Susannah is a second year university student, carelessly indulging her confusions in a manner that readers of a certain age will quickly recognize. Watching her drift between her two lovers, her capacity to properly attend to matters is apparently questionable, except when it comes to her curriculum. She mulls over her western philosophers as frequently as she considers the benefits and weaknesses of her lovers, or her wardrobe, but with a little more care. Her moment of clarity is foreordained, of course: she becomes pregnant. Since the year is 1974, and the cultural revolution is only now trying to sort itself out, this moment carries a great deal of freight. Can her philosophers help her, or will they only add to her confusion?
I thought Susannah’s head was an agreeable place to be in for 270-odd pages. Charlotte Greig colors in a point of view that is blinkered, but which is generated by an intelligence that slowly gains the confidence it needs to get beyond the worst of its naiveties. Early in the book Susannah watches a male classmate come apart at the seams after taking Nietzsche just a little too seriously. By book’s end she speculates that western philosophy, with its awe inspiring edifices, might just suffer from being an all-male club: sure, Heidegger considered himself “thrown into the world,” but his mother probably had other thoughts on the matter.
If at first glance that reads like a frivolous tweak, closer inspection reveals some enlivening possibilities. Heidegger’s mother could well have been a voice worth listening to, but for better and for worse, the first generation of women to address the established western canon is the one that roughly came of age in the 60s and 70s. Susannah is it, in other words. Readers might disagree with Susannah’s application of Kierkegaard’s Fear & Trembling, but I thought it consistent and of a piece with her point of view, and, more to the point, an emotionally powerful conclusion to the story.

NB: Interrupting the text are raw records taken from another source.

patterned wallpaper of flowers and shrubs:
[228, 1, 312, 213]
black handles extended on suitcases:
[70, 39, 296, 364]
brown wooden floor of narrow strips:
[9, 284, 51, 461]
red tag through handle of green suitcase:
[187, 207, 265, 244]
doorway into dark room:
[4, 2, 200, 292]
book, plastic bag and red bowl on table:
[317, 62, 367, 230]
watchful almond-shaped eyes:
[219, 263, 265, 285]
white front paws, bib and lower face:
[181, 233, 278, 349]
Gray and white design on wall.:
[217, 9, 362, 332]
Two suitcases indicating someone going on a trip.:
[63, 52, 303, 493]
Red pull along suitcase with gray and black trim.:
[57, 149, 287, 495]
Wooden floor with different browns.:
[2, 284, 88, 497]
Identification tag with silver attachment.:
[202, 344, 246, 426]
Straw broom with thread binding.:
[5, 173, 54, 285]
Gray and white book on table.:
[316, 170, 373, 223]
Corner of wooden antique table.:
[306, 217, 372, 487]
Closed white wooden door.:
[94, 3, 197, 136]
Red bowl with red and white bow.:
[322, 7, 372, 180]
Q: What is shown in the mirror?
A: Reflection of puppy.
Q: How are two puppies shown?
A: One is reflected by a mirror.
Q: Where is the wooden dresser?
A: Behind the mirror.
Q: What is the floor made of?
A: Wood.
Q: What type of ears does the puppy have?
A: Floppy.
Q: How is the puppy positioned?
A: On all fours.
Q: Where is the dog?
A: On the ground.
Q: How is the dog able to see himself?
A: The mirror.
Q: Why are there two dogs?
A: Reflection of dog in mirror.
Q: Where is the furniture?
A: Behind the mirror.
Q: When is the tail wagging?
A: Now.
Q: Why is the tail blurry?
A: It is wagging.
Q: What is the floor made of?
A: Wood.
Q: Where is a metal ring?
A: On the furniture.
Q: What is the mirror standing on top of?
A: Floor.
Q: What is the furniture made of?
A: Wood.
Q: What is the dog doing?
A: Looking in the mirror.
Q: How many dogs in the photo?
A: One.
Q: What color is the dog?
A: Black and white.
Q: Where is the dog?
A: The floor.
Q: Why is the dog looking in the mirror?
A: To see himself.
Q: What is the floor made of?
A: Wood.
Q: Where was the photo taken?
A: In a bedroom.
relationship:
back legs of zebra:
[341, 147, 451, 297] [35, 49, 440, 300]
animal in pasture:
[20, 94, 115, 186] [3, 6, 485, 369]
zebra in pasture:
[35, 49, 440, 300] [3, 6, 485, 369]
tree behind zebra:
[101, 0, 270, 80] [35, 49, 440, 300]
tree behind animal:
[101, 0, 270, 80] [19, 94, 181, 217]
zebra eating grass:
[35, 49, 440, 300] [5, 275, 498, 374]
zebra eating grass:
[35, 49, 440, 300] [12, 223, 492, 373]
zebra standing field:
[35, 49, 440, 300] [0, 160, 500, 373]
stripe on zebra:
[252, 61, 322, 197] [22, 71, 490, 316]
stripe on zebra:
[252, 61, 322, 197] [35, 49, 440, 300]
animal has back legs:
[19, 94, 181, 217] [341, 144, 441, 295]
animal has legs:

Finally, it’s worth pointing out that I read this book because of a public critic/author dust-up. I’ve got several scattered thoughts on the matter, which I’ll just lay out for consideration. First of all, now that I’ve read Greig’s novel it beggars the imagination how a guy like A.C. Grayling could put the book down then turn around twice and walk right into it with his chin. If his original review had been as thoughtful as his rejoinder to Greig’s riposte, he wouldn’t have made Greig’s own point so spectacularly.
I think Greig’s objection was chiefly correct, and that Greig was considerably more level-headed when making it than some other authors have recently been. But is Grayling's advice that an author “never reply to negative reviews” essentially sound? In this instance, the truth is I wouldn’t have read Greig’s book if she hadn’t. Now it rests comfortably enough on the same shelf as Elaine Dundy, Jill Neville, Nick Hornby and Tom Perrotta. Make of that what you will.